The Last of Us è la nuova serie d’ambientazione post-apocalittica, basata sull’omonimo videogioco per PlayStation, in esclusiva su Sky e in streaming solo su NOW a partire dal 16 gennaio, in contemporanea assoluta con la messa in onda negli Stati Uniti. Composto da 9 episodi, l’attesissimo show seguirà un’uscita settimanale.
I videogiochi, soprattutto nelle ultime due decadi, hanno sicuramente migliorato la loro reputazione, diventando una forma di intrattenimento sempre più diffusa e apprezzata anche presso buona parte del pubblico generalista, uscendo dal ghetto di passatempo circoscritto ad una nicchia di irriducibili appassionati. Un fatto che ha attirato, inevitabilmente, l’attenzione delle major hollywoodiane, con produzioni dal budget consistente rispetto a quelle del passato (l’originale Mortal Kombat, Street Fighter – Sfida finale con Jean-Claude Van Damme), ma qualitativamente ancora carenti (il recente Mortal Kombat, Uncharted).
È qui che entra in campo HBO, pay tv americana nota per le sue produzioni di prestigio (I Soprano, House of the Dragon), puntando sulla hit videoludica sviluppata da Naughty Dog. The Last of Us è uno di quei videogiochi che brillano particolarmente per la loro componente narrativa, capace di coinvolgere emotivamente in modo profondo il giocatore, grazie ad una sceneggiatura nettamente al di sopra della media. Una scelta azzeccata per una serie che si voglia distinguere dagli altri pessimi adattamenti da videogame e puntare su un tono più drammatico, capace anche di attrarre, con il suo soggetto, il pubblico di successi come The Walking Dead.
Neil Druckmann (autore del videogioco originale) e Craig Mazin (Chernobyl) – entrambi showrunner della serie – ci trasportano in un 2023 alternativo: un fungo parassita mutato, probabilmente a causa dei cambiamenti climatici, ha decimato la popolazione mondiale, trasformando la maggior parte delle persone in una sorta di zombie. L’unica speranza di salvezza sembrerebbe risiedere in Ellie (Bella Ramsey), orfana quattordicenne immune all’infezione. Affidata al burbero e disilluso Joel (Pedro Pascal), la ragazza dovrà affrontare un pericoloso viaggio, attraverso gli Stati Uniti, nel disperato intento di raggiungere il gruppo in grado di sviluppare la cura alla mortale piaga.
Un affresco di un’umanità disperata e brutale
The Last of Us mantiene la struttura di base della trama della sua fonte, così come le sue influenze letterarie e cinematografiche (le città fortificate fortemente militarizzate, dove vivono alcuni dei sopravvissuti, ricordano quelle de La terra dei morti viventi di George A. Romero), riducendo all’osso le parti action e la spettacolarizzazione – privilegiate nel medium videogame, dove è centrale “l’agire”, l’interazione del giocatore – e ampliando il lato prettamente drammatico delle vicende, dando più spazio e spessore ai vari personaggi.

■ Compito da svolgere: Trascrivi fedelmente, dall'articolo sulla serie The Last of Us, il passo che va da "Neil Druckmann (autore" fino a "alla mortale piaga.".

■ Materiale di lavoro:
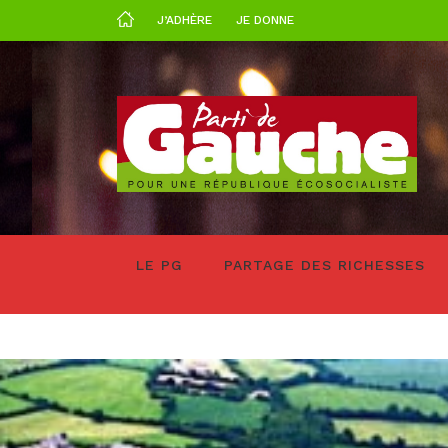
J’ADHÈRE
JE DONNE
LE PG
PARTAGE DES RICHESSES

■ La tua risposta:
Neil Druckmann (autore del videogioco originale) e Craig Mazin (Chernobyl) – entrambi showrunner della serie – ci trasportano in un 2023 alternativo: un fungo parassita mutato, probabilmente a causa dei cambiamenti climatici, ha decimato la popolazione mondiale, trasformando la maggior parte delle persone in una sorta di zombie. L’unica speranza di salvezza sembrerebbe risiedere in Ellie (Bella Ramsey), orfana quattordicenne immune all’infezione. Affidata al burbero e disilluso Joel (Pedro Pascal), la ragazza dovrà affrontare un pericoloso viaggio, attraverso gli Stati Uniti, nel disperato intento di raggiungere il gruppo in grado di sviluppare la cura alla mortale piaga.